L’economista agro-alimentare dell’Università di Milano spiega come tra i consumatori ci sia ancora confusione attorno all’acqua minerale
Quanto i consumatori sono consapevoli dell’acqua che bevono?
In linea di massima il comportamento del consumatore è ispirato ad un uso abbastanza inconsapevole, nel senso che si beve genericamente acqua, senza ulteriori specificazioni. Il passaggio da quella potabile a quella minerale, nelle sue diverse tipologie, avviene perciò con altrettanta genericità. In qualche caso vi è come unica motivazione la ricerca di una bevanda che sia più sana o con minori potenziali inquinanti di quella fornita dalle reti dell’acqua potabile. Il consumo extra domestico contribuisce ad una immagine di genericità, addirittura spesso viene confusa l’acqua minerale con quella gasata e la naturale con quella non gasata.
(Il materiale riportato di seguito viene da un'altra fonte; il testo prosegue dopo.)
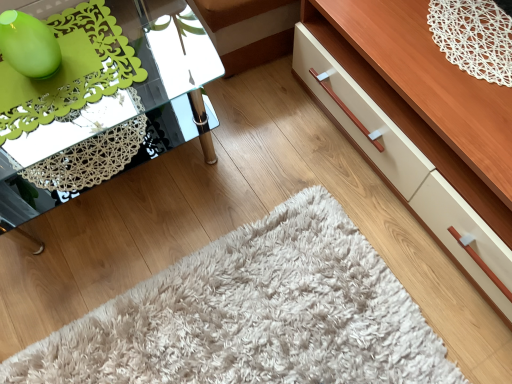
Question: Based on their sizes in the image, would you say clear glass table at left is bigger or smaller than wooden dresser at lower right?

Choices:
 (A) small
 (B) big

Answer: (A)

Question: From a real-world perspective, relative to wooden dresser at lower right, is clear glass table at left vertically above or below?

Choices:
 (A) above
 (B) below

Answer: (A)

Question: Does point (54, 117) appear closer or farther from the camera than point (446, 168)?

Choices:
 (A) farther
 (B) closer

Answer: (B)

Question: Is wooden dresser at lower right in front of or behind clear glass table at left in the image?

Choices:
 (A) behind
 (B) front

Answer: (B)

Question: Is point (437, 223) positioned closer to the camera than point (69, 129)?

Choices:
 (A) closer
 (B) farther

Answer: (A)

Question: Is wooden dresser at lower right taller or shorter than clear glass table at left?

Choices:
 (A) tall
 (B) short

Answer: (B)

Question: From a real-world perspective, is wooden dresser at lower right positioned above or below clear glass table at left?

Choices:
 (A) below
 (B) above

Answer: (A)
La confusione è poi accresciuta da un lato da una classificazione poco chiara per il consumatore e dall’altro dalle ricorrenti campagne che sostengono che l’acqua minerale in realtà è la stessa cosa di quella potabile o resa tale. Le iniziative di molti Comuni suscitano reazioni confuse nel cittadino che utilizza i nuovi distributori nella convinzione che ne esca acqua minerale.
La non consapevolezza si estende poi al fatto che molto raramente il consumatore nelle sue scelte è guidato dalla conoscenza delle reali differenze fra le diverse acque, ma segue piuttosto il prezzo come indicatore prevalente. Solo in pochi ristoranti viene proposta una lista di acque alternative a quella fornita indistintamente.
Prezzo e qualità: quanto e in che modo orientano le scelte dei consumatori in fatto di acqua minerale?
Il consumatore nell’uso domestico segue quasi esclusivamente l’indicatore del prezzo, le acque fornite dalla Grande distribuzione con le private label sono in genere anche di primo prezzo, senza una vera scelta. Le acque di qualità sono sostenute dalla comunicazione pubblicitaria che tuttavia privilegia altri aspetti rispetto alle differenze qualitative che, al limite, vengono presentate in maniera banalizzante per attirare l’attenzione del consumatore più che per segnalare le effettive ragioni della qualità intrinseca della singola acqua. In realtà risultano poco chiare le caratteristiche della singola acqua per creare la fidelizzazione del consumatore, tranne nel caso delle acque che per tradizione vengono indicate dai medici per l’infanzia o per particolari patologie.
L’acqua minerale è l’unico alimento sottoposto all’egida del Ministero della Salute: quanta consapevolezza c’è a riguardo nei consumatori?
Ritengo che il fatto sia molto poco conosciuto e che la stessa formulazione delle etichette, che ne dà conferma, sia poco efficace, perché risultano difficili da leggere e da comprendere. Il consumatore non sembra tenerne conto neanche sugli aspetti rassicuranti come la presenza delle autorizzazioni del Ministero della Salute e delle altre strutture pubbliche coinvolte.
L’acqua è una risorsa di cui l’Italia è ricca: perché c’è la cognizione che la disponibilità di questo bene sia illimitata?
Premesso che l’Italia non è ovunque ricca di questa risorsa, ciò avviene probabilmente perché viene considerata un bene pubblico utilizzabile da tutti senza costi. Spesso non si tiene nemmeno conto di quelli di adduzione e controllo sanitario che comunque sono molto più bassi che altrove. Il dibattito che si è sviluppato in occasione del referendum per l’abrogazione delle norme sulla cosiddetta privatizzazione dell’acqua ha mostrato che prevaleva una visione per cui è ritenuta abbondante, disponibile per tutti e senza oneri. La sensazione diffusa era che fosse in gioco il diritto di tutti all’acqua, un problema diverso da quello del referendum.